La Divina Commedia di Dante: Purgatorio: Canto XIV

"Chi e` costui che 'l nostro monte cerchia
  prima che morte li abbia dato il volo,
  e apre li occhi a sua voglia e coverchia?".

"Non so chi sia, ma so ch'e' non e` solo:
  domandal tu che piu` li t'avvicini,
  e dolcemente, si` che parli, acco'lo".

Cosi` due spirti, l'uno a l'altro chini,
  ragionavan di me ivi a man dritta;
  poi fer li visi, per dirmi, supini;

e disse l'uno: "O anima che fitta
  nel corpo ancora inver' lo ciel ten vai,
  per carita` ne consola e ne ditta

onde vieni e chi se'; che' tu ne fai
  tanto maravigliar de la tua grazia,
  quanto vuol cosa che non fu piu` mai".

E io: "Per mezza Toscana si spazia
  un fiumicel che nasce in Falterona,
  e cento miglia di corso nol sazia.

Di sovr'esso rech'io questa persona:
  dirvi ch'i' sia, saria parlare indarno,
  che' 'l nome mio ancor molto non suona".

"Se ben lo 'ntendimento tuo accarno
  con lo 'ntelletto", allora mi rispuose
  quei che diceva pria, "tu parli d'Arno".

E l'altro disse lui: "Perche' nascose
  questi il vocabol di quella riviera,
  pur com'om fa de l'orribili cose?".

E l'ombra che di cio` domandata era,
  si sdebito` cosi`: "Non so; ma degno
  ben e` che 'l nome di tal valle pera;

che' dal principio suo, ov'e` si` pregno
  l'alpestro monte ond'e` tronco Peloro,
  che 'n pochi luoghi passa oltra quel segno,

infin la` 've si rende per ristoro
  di quel che 'l ciel de la marina asciuga,
  ond'hanno i fiumi cio` che va con loro,

vertu` cosi` per nimica si fuga
  da tutti come biscia, o per sventura
  del luogo, o per mal uso che li fruga:

ond'hanno si` mutata lor natura
  li abitator de la misera valle,
  che par che Circe li avesse in pastura.

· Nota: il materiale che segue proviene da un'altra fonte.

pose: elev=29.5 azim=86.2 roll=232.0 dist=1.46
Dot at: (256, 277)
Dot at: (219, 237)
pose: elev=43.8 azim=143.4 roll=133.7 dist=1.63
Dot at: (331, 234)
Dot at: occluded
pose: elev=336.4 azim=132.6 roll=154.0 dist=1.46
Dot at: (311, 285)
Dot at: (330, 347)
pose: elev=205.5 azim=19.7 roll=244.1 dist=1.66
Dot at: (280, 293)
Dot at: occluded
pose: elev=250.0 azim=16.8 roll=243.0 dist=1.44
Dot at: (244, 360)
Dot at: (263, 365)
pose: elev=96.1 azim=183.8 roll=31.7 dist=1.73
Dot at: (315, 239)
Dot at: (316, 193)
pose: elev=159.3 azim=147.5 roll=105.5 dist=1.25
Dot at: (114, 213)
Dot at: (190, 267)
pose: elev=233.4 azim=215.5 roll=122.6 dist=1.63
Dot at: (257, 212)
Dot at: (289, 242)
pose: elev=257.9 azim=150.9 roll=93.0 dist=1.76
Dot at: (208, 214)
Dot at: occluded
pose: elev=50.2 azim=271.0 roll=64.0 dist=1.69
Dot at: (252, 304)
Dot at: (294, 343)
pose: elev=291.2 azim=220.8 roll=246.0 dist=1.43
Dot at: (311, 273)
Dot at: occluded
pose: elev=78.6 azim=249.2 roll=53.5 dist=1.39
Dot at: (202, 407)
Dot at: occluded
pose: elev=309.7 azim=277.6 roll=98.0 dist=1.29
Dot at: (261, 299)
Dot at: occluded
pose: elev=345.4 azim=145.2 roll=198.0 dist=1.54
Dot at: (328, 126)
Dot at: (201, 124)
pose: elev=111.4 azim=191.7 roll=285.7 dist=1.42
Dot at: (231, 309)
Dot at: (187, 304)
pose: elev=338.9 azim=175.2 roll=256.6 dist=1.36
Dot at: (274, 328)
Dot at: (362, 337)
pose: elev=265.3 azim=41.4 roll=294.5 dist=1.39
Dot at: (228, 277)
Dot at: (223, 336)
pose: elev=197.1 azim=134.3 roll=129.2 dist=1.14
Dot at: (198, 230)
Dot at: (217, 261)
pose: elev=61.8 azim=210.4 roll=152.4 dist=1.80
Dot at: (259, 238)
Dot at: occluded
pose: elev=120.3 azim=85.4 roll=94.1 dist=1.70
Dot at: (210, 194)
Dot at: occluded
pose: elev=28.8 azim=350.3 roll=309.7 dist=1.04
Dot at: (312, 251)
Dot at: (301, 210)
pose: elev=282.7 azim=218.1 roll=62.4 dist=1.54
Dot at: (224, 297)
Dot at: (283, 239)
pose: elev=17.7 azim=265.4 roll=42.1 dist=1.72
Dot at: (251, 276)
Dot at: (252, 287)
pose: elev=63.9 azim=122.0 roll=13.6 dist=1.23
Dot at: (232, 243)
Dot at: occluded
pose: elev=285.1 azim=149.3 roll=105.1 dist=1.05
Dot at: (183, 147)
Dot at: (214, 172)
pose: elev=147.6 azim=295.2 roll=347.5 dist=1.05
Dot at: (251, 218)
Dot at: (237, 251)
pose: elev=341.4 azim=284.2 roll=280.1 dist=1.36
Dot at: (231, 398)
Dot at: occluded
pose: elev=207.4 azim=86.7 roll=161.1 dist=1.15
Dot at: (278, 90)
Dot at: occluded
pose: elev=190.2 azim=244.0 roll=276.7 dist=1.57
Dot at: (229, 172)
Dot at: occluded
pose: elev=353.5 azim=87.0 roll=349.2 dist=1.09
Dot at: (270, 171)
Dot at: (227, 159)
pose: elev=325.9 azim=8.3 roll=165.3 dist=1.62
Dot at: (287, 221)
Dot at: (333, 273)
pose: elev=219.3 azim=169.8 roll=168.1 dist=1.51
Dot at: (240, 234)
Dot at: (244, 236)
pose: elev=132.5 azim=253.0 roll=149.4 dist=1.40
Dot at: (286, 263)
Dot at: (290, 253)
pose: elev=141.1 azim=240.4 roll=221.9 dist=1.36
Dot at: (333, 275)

Tra brutti porci, piu` degni di galle
  che d'altro cibo fatto in uman uso,
  dirizza prima il suo povero calle.

Botoli trova poi, venendo giuso,
  ringhiosi piu` che non chiede lor possa,
  e da lor disdegnosa torce il muso.

Vassi caggendo; e quant'ella piu` 'ngrossa,
  tanto piu` trova di can farsi lupi
  la maladetta e sventurata fossa.

Discesa poi per piu` pelaghi cupi,
  trova le volpi si` piene di froda,
  che non temono ingegno che le occupi.

Ne' lascero` di dir perch'altri m'oda;
  e buon sara` costui, s'ancor s'ammenta
  di cio` che vero spirto mi disnoda.

Io veggio tuo nepote che diventa
  cacciator di quei lupi in su la riva
  del fiero fiume, e tutti li sgomenta.

Vende la carne loro essendo viva;
  poscia li ancide come antica belva;
  molti di vita e se' di pregio priva.

Sanguinoso esce de la trista selva;
  lasciala tal, che di qui a mille anni
  ne lo stato primaio non si rinselva".

Com'a l'annunzio di dogliosi danni
  si turba il viso di colui ch'ascolta,
  da qual che parte il periglio l'assanni,

cosi` vid'io l'altr'anima, che volta
  stava a udir, turbarsi e farsi trista,
  poi ch'ebbe la parola a se' raccolta.

Lo dir de l'una e de l'altra la vista
  mi fer voglioso di saper lor nomi,
  e dimanda ne fei con prieghi mista;

per che lo spirto che di pria parlomi
  ricomincio`: "Tu vuo' ch'io mi deduca
  nel fare a te cio` che tu far non vuo'mi.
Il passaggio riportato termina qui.